Now that we have used the Player name to name the rows, we can get rid of it from our Dataset.
 
jazz1=subset(jazz,select=-Player)

Note: You can simply reuse the ‘jazz’ variable for this but for safety, I’m placing the results in a new variable named ‘jazz1’
 

 
 
 

4. Create a Data Matrix

When we imported the data, it was imported it a dataframe variable. In order to use the built in heatmap function, we need to convert our dataframe to a datamatrix.
 
Remember, we put our massaged dataframe into a new variable named ‘jazz1’.
 
jazz_matrix <- data.matrix(jazz1)


 
 
 

5. Generate the Heatmap

Now for the fun part, this one line of code will generate the heatmap visual display.
 
jazz_heatmap <- heatmap(jazz_matrix, Rowv=NA, Colv=NA, col = cm.colors(256), scale="column", margins=c(3,3))

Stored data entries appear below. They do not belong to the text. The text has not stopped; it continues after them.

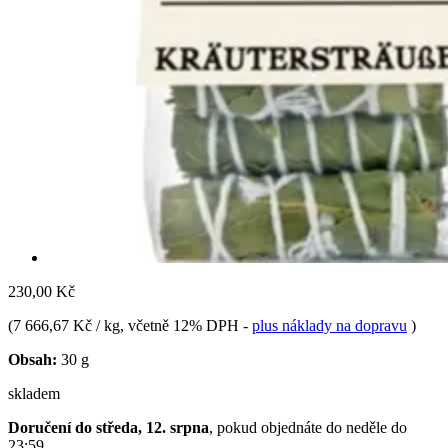
230,00 Kč
(
7 666,67 Kč / kg
, včetně 12% DPH
-
plus náklady na dopravu
)
Obsah:
30 g
skladem
Doručení do středa, 12. srpna
, pokud objednáte do
neděle do
23:59
.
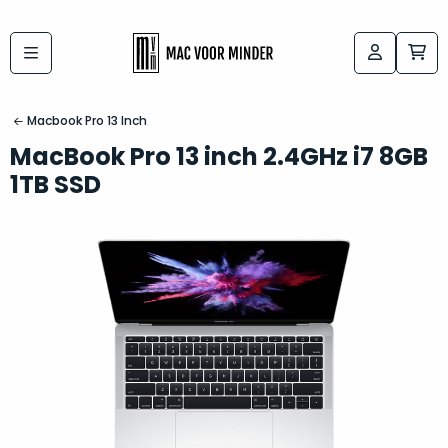
Bij
Labels:
macvoorminder.nl
kies
koop
Macbook Pro 13 Inch
de
je
MacBook Pro 13 inch 2.4GHz i7 8GB
altijd
Mac
1TB SSD
in
die
5-
bij
sterren
“
als
jou
nieuw
”
past
conditie
–
Het
gegarandeerd.
kan
Zowel
lastig
de
zijn
“
customer
om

and….voila…we have a heatmap.
 

 
 
 

6. Make It Pop With Color

The pastel colors in the heatmap shown above are from the default color pallet (cm.colors) however you can colorize your heatmap in anyway you want. I like the out-of-the-box heatmap ready pallet (heat.colors) so let’s apply that now.
 
jazz_heatmap <- heatmap(jazz_matrix, Rowv=NA, Colv=NA, col = heat.colors(256), scale="column", margins=c(3,3))

 
Awesome!!! But wait, the players at the bottom of the chart seem to be warmer than the players at the top. This isn’t logically matching up to my expectations of red showing the most density (points, rebounds, etc.)
 
We can fix this. Let’s reverse the color pallet.
 
color = rev(heat.colors(256))
 
Now, rerun the heatmap with our new color pallet.
 
jazz_heatmap <- heatmap(jazz_matrix, Rowv=NA, Colv=NA, col = color, scale="column", margins=c(3,3))

 
Better.
 
From here, you can pull it into your favorite photo editor and add a title and other descriptors.
 
 
 

I hope you found this little tutorial helpful and most of all, I hope this makes you think about expanding the frameworks you use when you are building your next analysis.